* [Exercise objective]
Please make an exact copy of the lines from the one holding "margin-right: 13px ->" through the end of the data, both ends included, with no pictures.

Code change snippets
=======

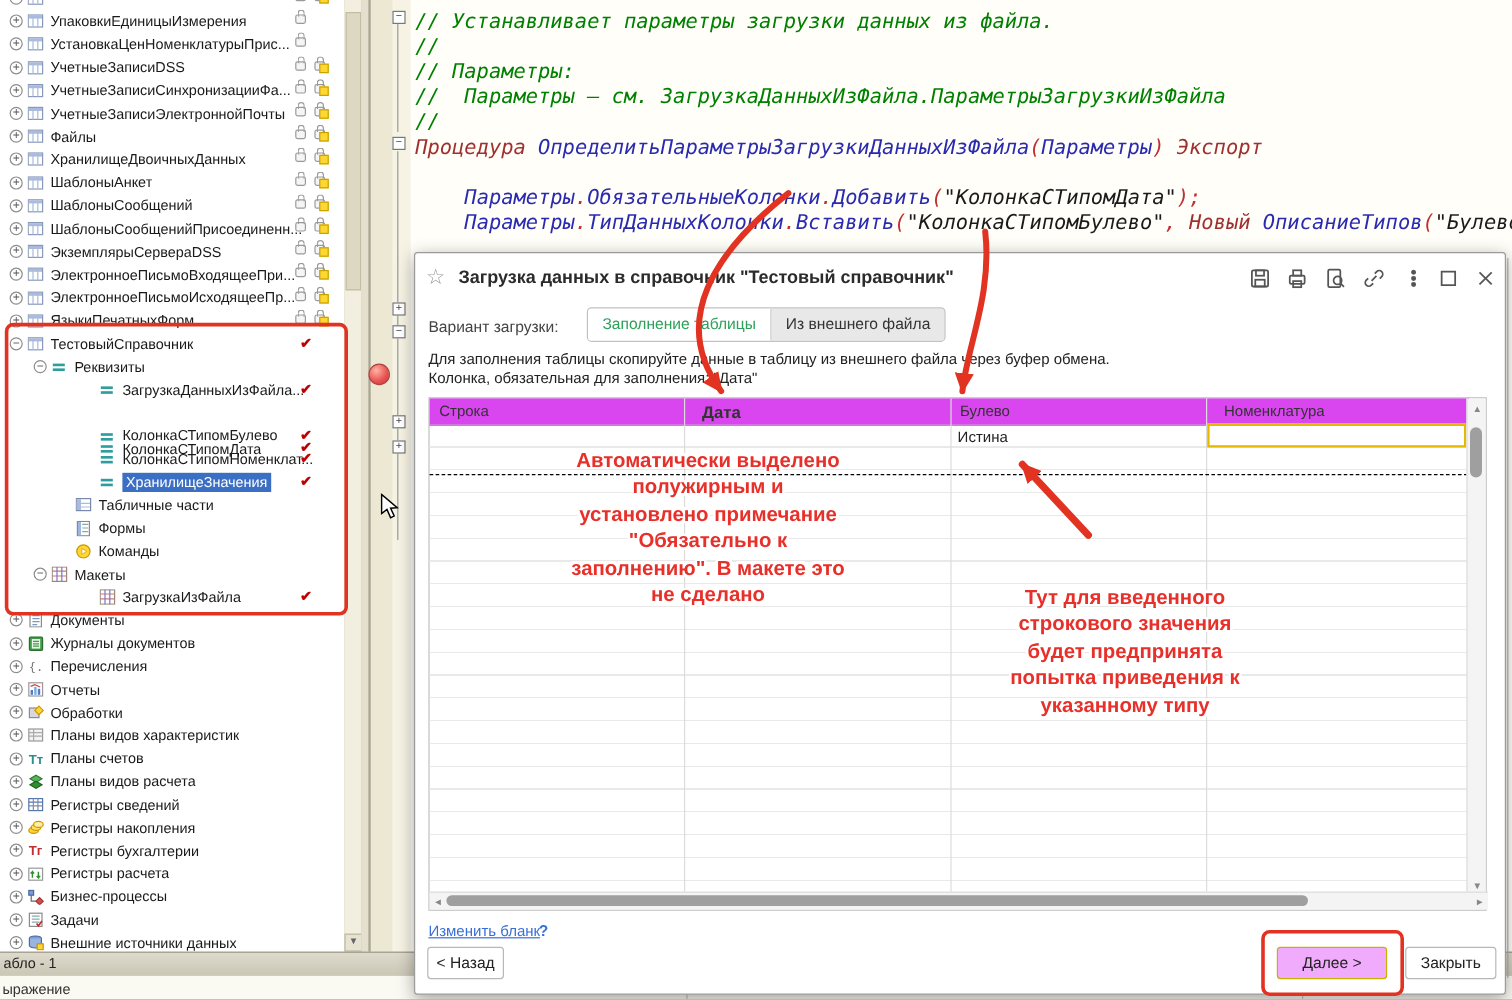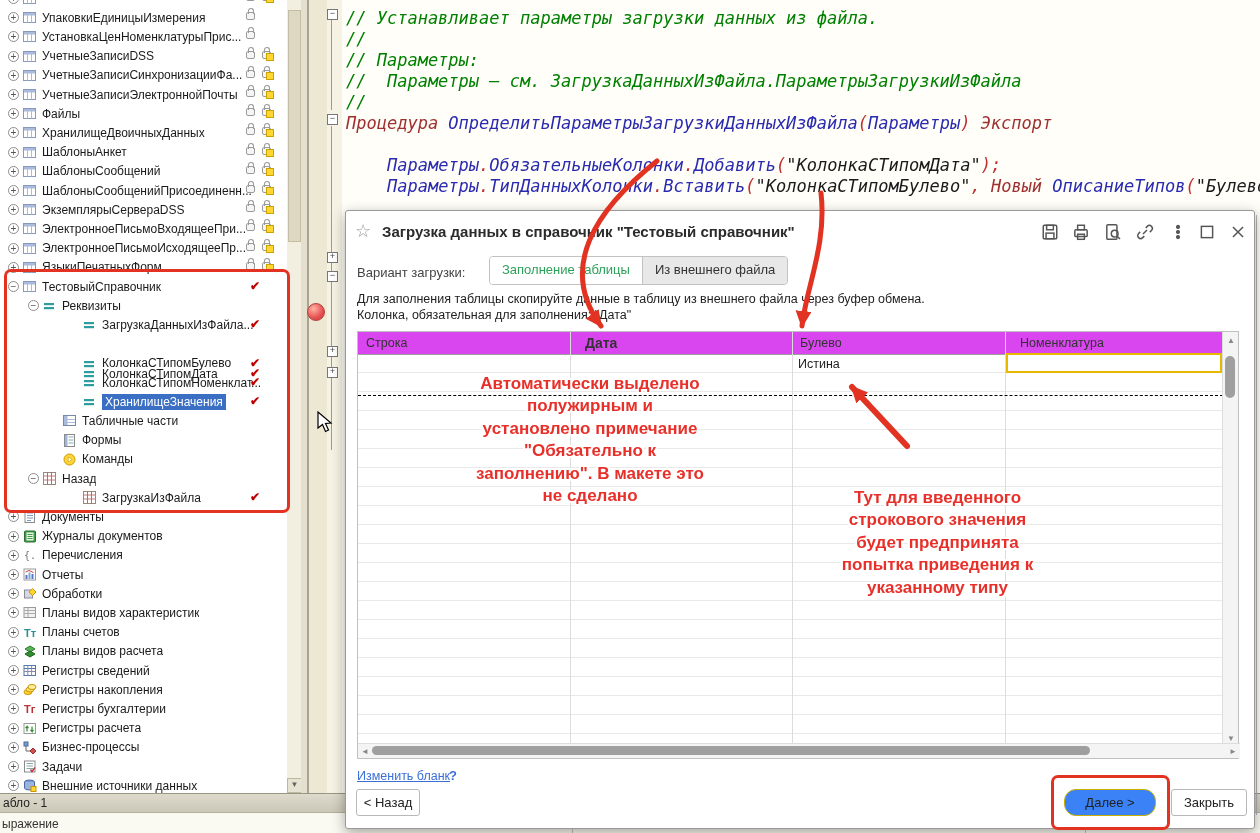"Назад" span.tlabel { text: Назад -> Макеты }
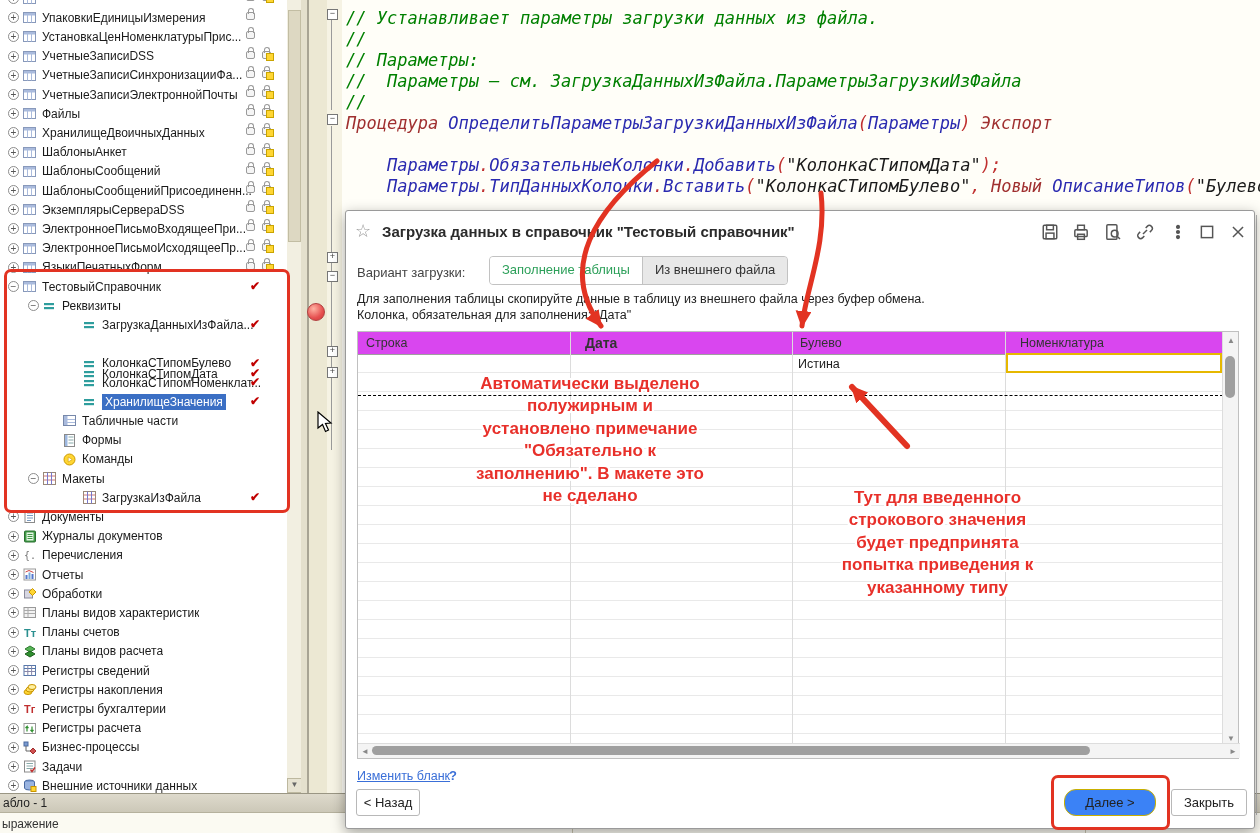"Далее >" #btn-next { background: #3b82f6 -> #f0abfc; border-radius: 12px -> none }
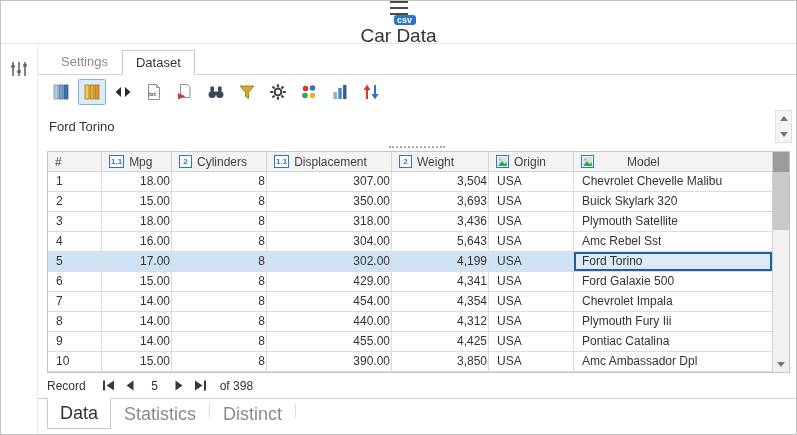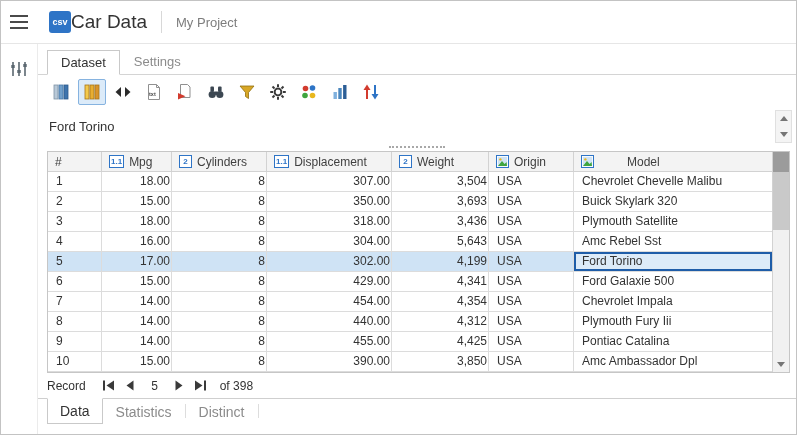"csv" .topbar { flex-direction: none -> column }
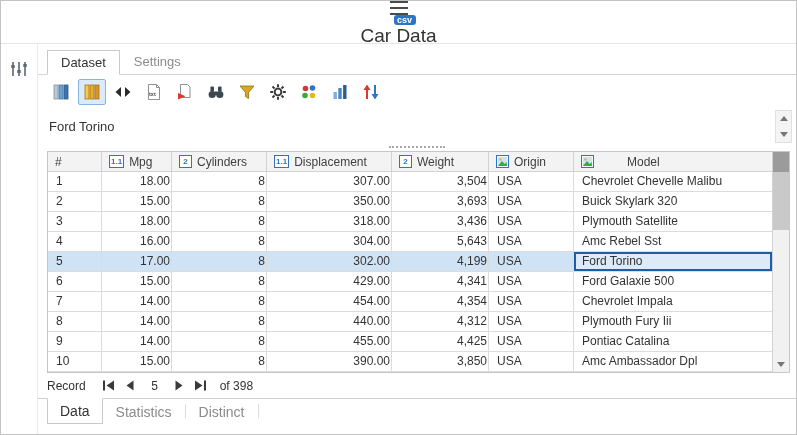"Dataset" div.tab { order: before "Settings" -> after "Settings" }
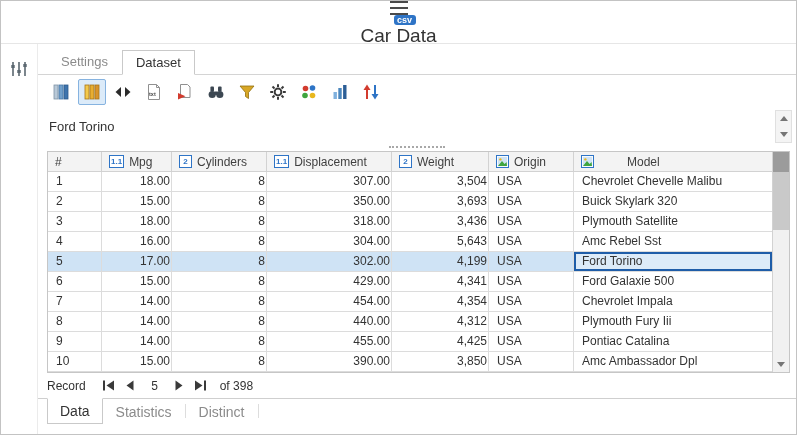"Data" .btab { font-size: 14px -> 18px }
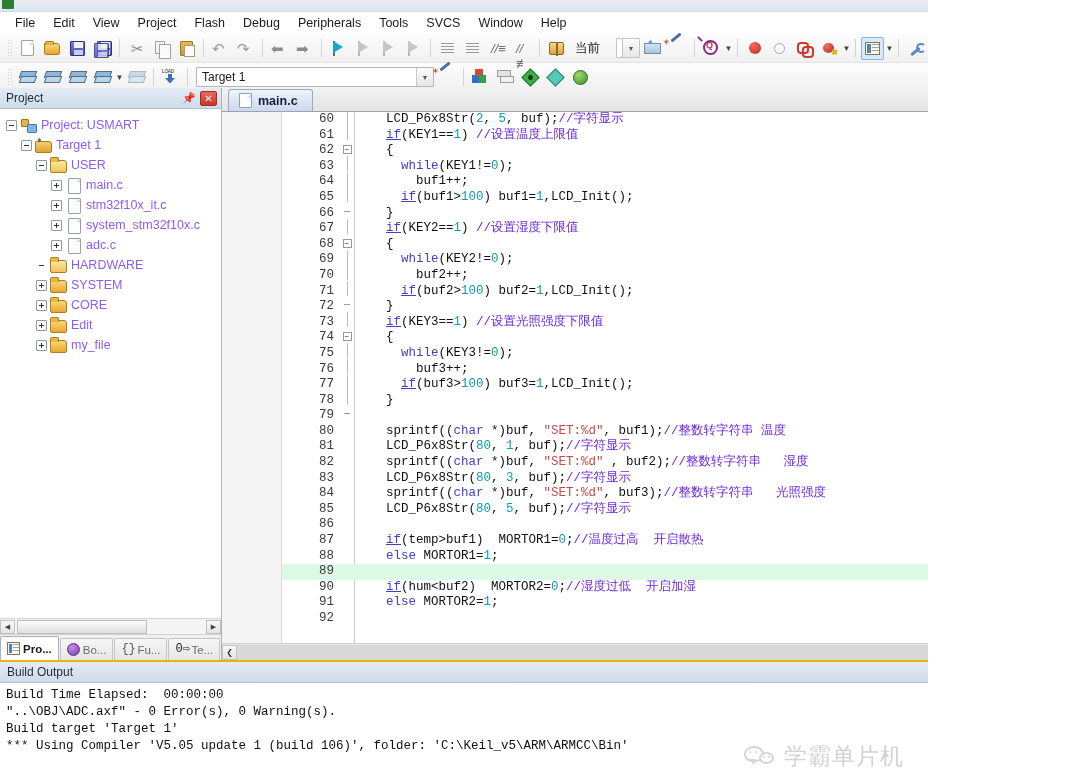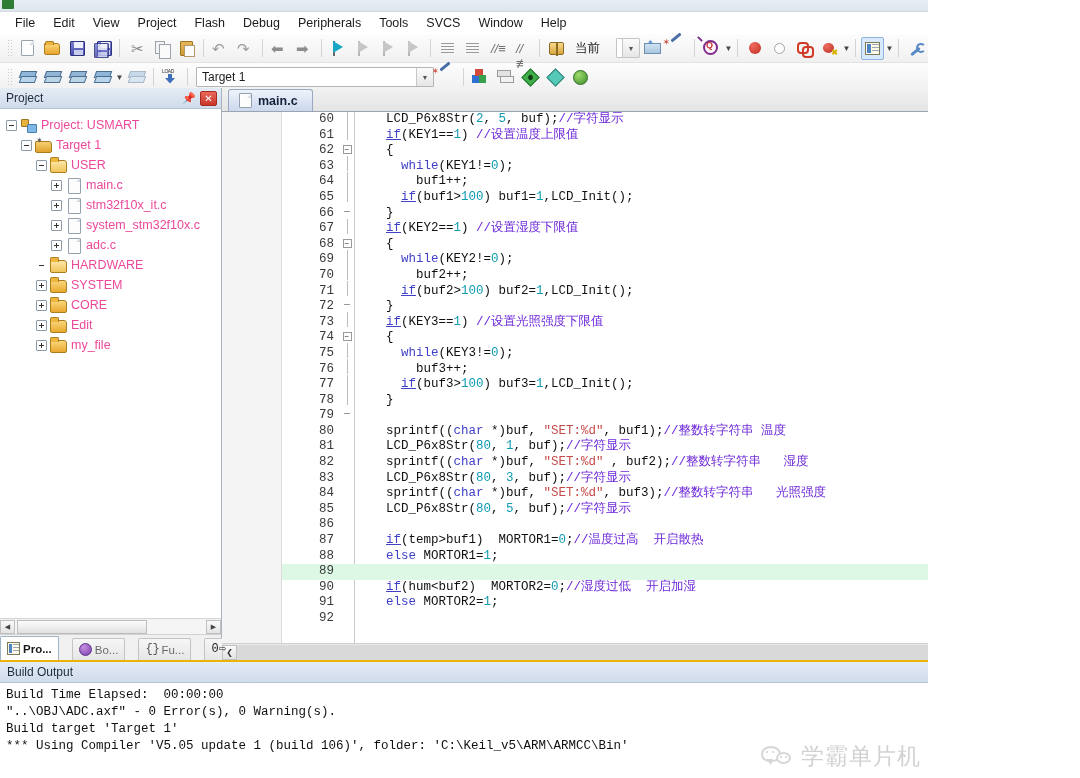"Project: USMART" .tnode { color: #ec4899 -> #8b5cf6 }
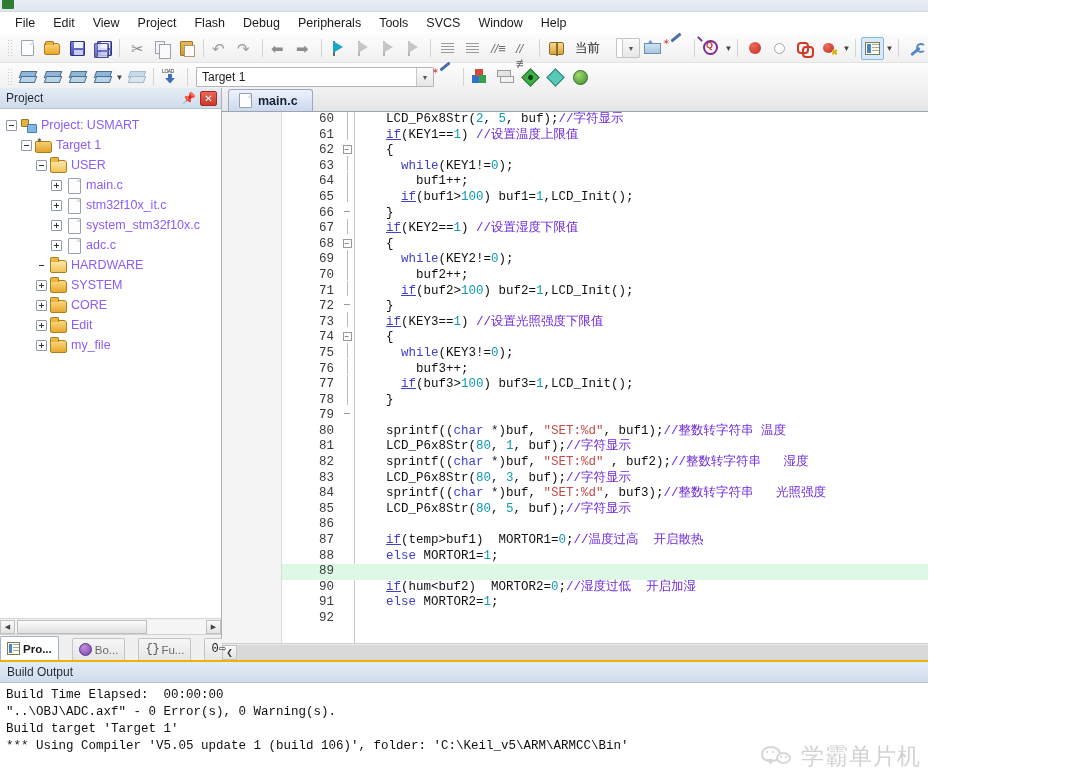"Pro..." .pp-tab { margin-right: 13px -> 1px }
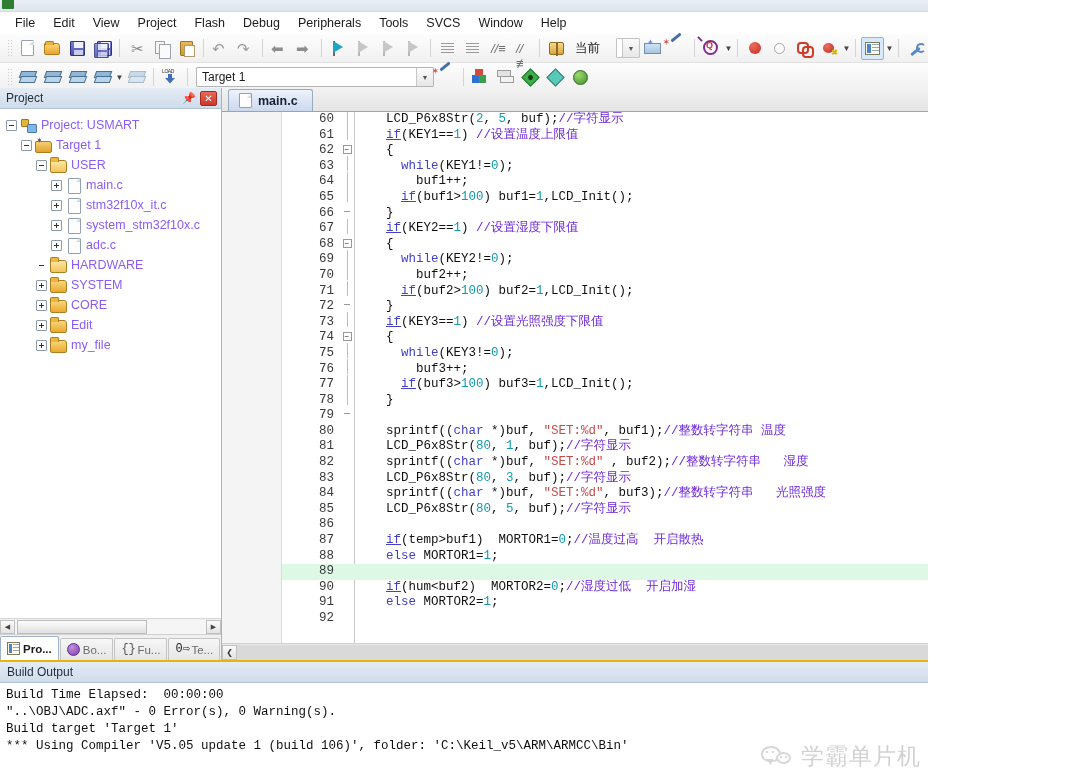"学霸单片机" .watermark { right: 7px -> 24px }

=======

* [Written response]
"Pro..." .pp-tab { margin-right: 13px -> 1px }
"学霸单片机" .watermark { right: 7px -> 24px }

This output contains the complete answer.